本文抜粋:

◆ ◆ ◆ ◆ ◆ ◆ ◆

今道 昭一 先生からの回答
文面からは複雑な病態であると思います。
このようなケースでは手順を踏んでしっかりと診断を進めましょう。
ステロイドを長期間に渡って投与していると、副作用が出ることはよく知られています。しかし、それと同じくらい臨床の場で悩むのは、ステロイドを飲むことによって根底にどのような疾患があるのかが隠されてしまうことです。
まずは外部寄生虫のチェックをして下さい。
アカラスや疥癬など皮膚内に寄生するもの、ノミなど皮膚表面に寄生するもの全てを調べましょう。本州であれば、ノミの予防は非常に重要です。
また、お腹の寄生虫も検査をしておくとよいでしょうね。
次に微生物感染について評価しましょう。
細菌、マラセチア、皮膚糸状菌は必ず調べなければいけません。検査では見つからなくても、どのような発疹が見られるかという点から予測あるいは診断しなければいけません。
この2つのステップで問題が発見されることは非常に多いです。
そして、見つかった問題に対して、適切でしっかりとした治療をすると改善することはよくあることです。
しかし、残念ながら、一度改善しても再発することは珍しくありません。
再発を繰り返す、完治しないというときは、根底にある疾患について評価しなければいけません。
アレルギー性疾患、ホルモン関連性疾患、免疫関連性の疾患、脂漏症、腫瘍など様々です。

◆ ◆ ◆ ◆ ◆ ◆ ◆

記録の抜粋:
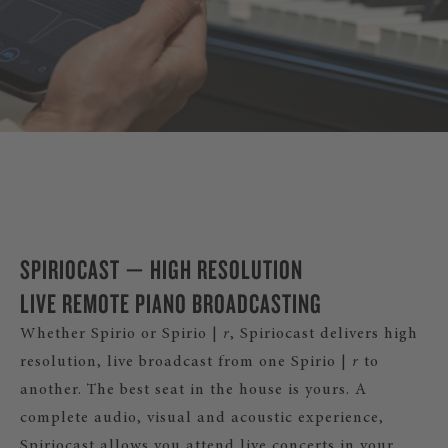
DISCOVER SPIRIO |
r
SPIRIOCAST — HIGH RESOLUTION
LIVE REMOTE PIANO BROADCASTING
Whether Spirio or Spirio |
r
, Spiriocast delivers high
resolution, live broadcast from one Spirio |
r
to
another. The best seat in the house is yours. A
complete audio, visual and acoustic experience,
Spiriocast allows you attend live concerts in your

◆ ◆ ◆ ◆ ◆ ◆ ◆

次の課題:
1 > 皮膚疾患の診断についての文章にある「再発を繰り返す、完治しないというときは、根底にある疾患について評価しなければいけません。」という一文を英語に訳しなさい。
2 > 皮膚疾患の診断についての文章の最後の文を受けて、その続きを書きなさい。

解答:
1 > When the condition keeps recurring or does not heal completely, the underlying disease must be evaluated.

2 >
アレルギー検査、甲状腺ホルモン、副腎皮質ホルモンの評価などはプレドニゾロンの影響を受けます。
また、いずれの検査も適切な結果が出ない、治療の結果も思わしくないというのであれば、皮膚生検を実施すると良いかもしれません。
しかし、これもプレドニゾロンの影響を強く受けます。
これからの診断および治療過程として、理想的にはステロイドに代わる治療を探して、休薬期間を作って検査を受けることです。
しかし、かゆみが相当激しい場合は、手順を変えなければいけないこともあります。
また、体幹部(胴体)やお尻や太ももの辺りに症状が強く出ているのであれば、性ホルモン関連の疾患も検討する必要があるかもしれません。
しかし、知識のある獣医師が実際に診察してみるとここまで全ての検査をしなくても、どのような検査をするべきか絞り込むことができます。
紹介先の先生にもう1度相談してみるとよいでしょう。
2006/06/19 15:01 参考になった! 0
投稿者 さん からの返答
早速回答頂きありがとうございました。
いろいろな検査が必要だということで、少々大変に思いましたが、不安に感じていた通り出来ればステロイドを長期間投与せず、適切な治療を見つけていただけるよう、もう一度先生に相談したいと思います。
いつも家の中に居て、元気にしているので、このままで仕方ないのかなと諦めかけていました。相談させていただいて良かったです。ありがとうございました。
2006/06/26 03:01
長期のステロイド投与と・・・甲状腺
まもなく6歳になる黒パグです。2歳前に全身フケだらけになり、痒みもあり赤く血が滲み脱毛もはじまりました。なかなか良くならず、2003年9月に別の病院を紹介されアレルギー検査をしたところ、アシブトコナダニに弱陽性は認められましたが、他には何も異常はありませんでした。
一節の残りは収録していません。